Arbitration is a consensual process and is not a matter of coercion. No arbitration statute can require the parties to arbitrate when they have not agreed to do so ((Id p. 51)). The parties are generally free to structure their arbitration agreement in any manner they choose. One of the key objectives of this Act was to reduce the role of supervisory judicial authority in the arbitral process. The advantage of arbitration over court litigation is mainly speedier resolution; however, there can be exceptions to this due to multiple parties, arbitrators, lawyers and litigation strategy. It is also less costly. The rules of evidence do not apply to arbitration agreements. Arbitration does not require a public hearing; there is no requirement for a public record of the proceedings. In arbitration agreements, confidentiality is required of the arbitrator and by agreement the whole dispute and the resolution of it can be subject to confidentiality imposed on the parties as well as their experts and attorneys. The very process of arbitration is informal as compared to litigation.

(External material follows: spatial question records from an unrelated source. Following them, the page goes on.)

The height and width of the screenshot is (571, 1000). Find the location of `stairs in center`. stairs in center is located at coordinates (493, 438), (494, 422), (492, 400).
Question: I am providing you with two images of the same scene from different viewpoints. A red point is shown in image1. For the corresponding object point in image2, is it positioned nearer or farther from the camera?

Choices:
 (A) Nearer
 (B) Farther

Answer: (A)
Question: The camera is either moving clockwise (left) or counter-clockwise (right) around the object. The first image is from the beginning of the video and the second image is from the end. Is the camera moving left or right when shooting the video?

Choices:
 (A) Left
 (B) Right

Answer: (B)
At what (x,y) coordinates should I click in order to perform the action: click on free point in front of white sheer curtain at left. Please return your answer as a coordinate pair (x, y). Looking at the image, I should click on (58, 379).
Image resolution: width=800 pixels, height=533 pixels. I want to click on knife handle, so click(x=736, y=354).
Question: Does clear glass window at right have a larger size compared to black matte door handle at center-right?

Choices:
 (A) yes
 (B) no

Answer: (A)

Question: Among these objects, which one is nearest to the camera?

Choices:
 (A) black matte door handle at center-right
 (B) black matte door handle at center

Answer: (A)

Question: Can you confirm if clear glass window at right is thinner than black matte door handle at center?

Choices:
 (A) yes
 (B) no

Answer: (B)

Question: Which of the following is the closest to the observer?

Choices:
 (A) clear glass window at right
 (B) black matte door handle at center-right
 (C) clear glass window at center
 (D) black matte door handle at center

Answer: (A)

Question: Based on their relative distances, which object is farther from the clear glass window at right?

On the other hand, arbitration has its disadvantages too. There is no right of appeal even if the arbitrator makes a mistake of fact or law. However, there are some limitations on that rule, the exact limitations are difficult to define, except in general terms, and are fact driven ((Mazigrow Arthur, The Advantages and Disadvantages of Arbitration As Compared to Litigation, at p. 2 April 2008)). There is no right of discovery unless the arbitration agreement so provides or the parties stipulate to allow discovery or the arbitrator permits discovery ((Ibid)). The arbitration process may not be fast and it may not be inexpensive, especially when a panel is involved. There is no jury and from the claimant’s point of view that may be a serious drawback. An arbitrator may make an award based upon broad principles of “justice” and “equity” and not necessarily on rules of law or evidence ((Ibid)). An arbitration award cannot be the basis of a claim for malicious prosecution as well.

CONCLUSION

Arbitration has been increasingly recognised  as  an appropriate means for the determination of disputes that were hitherto regarded as an exclusive reserve of the national courts. It is a system which endeavours to inspire confidence in the Indian dispute resolution system, attract foreign investment as well as reassure international investors in the reliability of the Indian legal system to provide a cost effective resolution system. However, there are some major lacunae in the Act of 1996 which needs to be dealt with. Further, the arbitration proceedings are not as cost effective as they claim to be, especially ad hoc arbitration proceedings. The arbitration tribunal clearly has no coercive authority in the justice system. With the appropriate amendments and a clear framework, arbitration can transform into an efficient alternate dispute resolution method which is only prompt, effectual and economical.